Question: Derive the equation of motion of bodies connected by string (Atwood’s machine)....

Question

Derive the equation of motion of bodies connected by string (Atwood’s machine).

Answer 1

Solution

To solve this question, we have to employ the use of a free-body diagram. The free-body diagram can be used to calculate the forces acting on the masses. From the force, we can calculate the acceleration of the bodies which represents the equation of motion of the bodies.

Complete solution:
The Atwood’s machine consists of two masses hanging on either sides of a smooth frictionless pulley and connected by a light massless string. The representation of the Atwood’s machine is shown here:

Here, we have to assume that the mass ${m_1} > {m_2}$ . This means that the acceleration of the mass ${m_1}$ will be in downward direction thereby, pulling the other mass ${m_2}$ in the other direction, upwards.
The acceleration can be calculated by the free-body diagrams of the individual masses. Free-body diagram of ${m_2}$ mass:

The acceleration is pointed upwards since the mass ${m_1}$ is heavier and it pulls the ${m_2}$ mass in the upward direction over the pulley.
The forces acting on the ${m_2}$ mass are:
i) Weight, ${m_2}g$
ii) Tension due to the string, T
iii) Force acting due to the acceleration a, in the direction opposite of the acceleration and equal to ${m_2}a$ .
Equating the forces, we get –
${m_2}a + {m_2}g = T \Rightarrow \left( 1 \right)$
Free-body diagram of ${m_1}$ mass:

The acceleration is pointed downwards since the mass ${m_1}$ is heavier and it pulls the ${m_2}$ mass in the upward direction over the pulley.
The forces acting on the ${m_1}$ mass are:
i) Weight, ${m_1}g$
ii) Tension due to the string, T
iii) Force acting due to the acceleration a, in the direction opposite of the acceleration and equal to ${m_1}a$ .
Equating the forces, we get –
$T + {m_1}a = {m_1}g$
${m_1}g - {m_1}a = T \Rightarrow \left( 2 \right)$
Equating $\left( 1 \right)$ and $\left( 2 \right)$ , we get –
${m_2}a + {m_2}g = {m_1}g - {m_1}a$
$\Rightarrow {m_1}a + {m_2}a = {m_1}g - {m_2}g$
$\Rightarrow a\left( {{m_1} + {m_2}} \right) = g\left( {{m_1} - {m_2}} \right)$
$\therefore a = g\left( {\dfrac{{{m_1} - {m_2}}}{{{m_1} + {m_2}}}} \right)$

Thus, the equation of motion for the system of bodies is –
Acceleration of the system, $a = g\left( {\dfrac{{{m_1} - {m_2}}}{{{m_1} + {m_2}}}} \right)$ .

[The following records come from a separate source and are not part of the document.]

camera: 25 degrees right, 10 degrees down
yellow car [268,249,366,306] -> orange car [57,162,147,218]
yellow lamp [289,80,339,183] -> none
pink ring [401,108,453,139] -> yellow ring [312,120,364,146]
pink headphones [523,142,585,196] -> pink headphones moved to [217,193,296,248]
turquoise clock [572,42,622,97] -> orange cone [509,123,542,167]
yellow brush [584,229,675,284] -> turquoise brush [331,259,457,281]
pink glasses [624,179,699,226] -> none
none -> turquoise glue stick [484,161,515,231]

Note: The acceleration of the system is very important parameter to assess the motion since the acceleration can be used to easily calculate the final velocity in a given duration of time or by a given displacement through the following formulae –
$v = u + at$
${v^2} - {u^2} = 2as$
where u = initial velocity, v = final velocity, a = acceleration, t = time taken and s = displacement.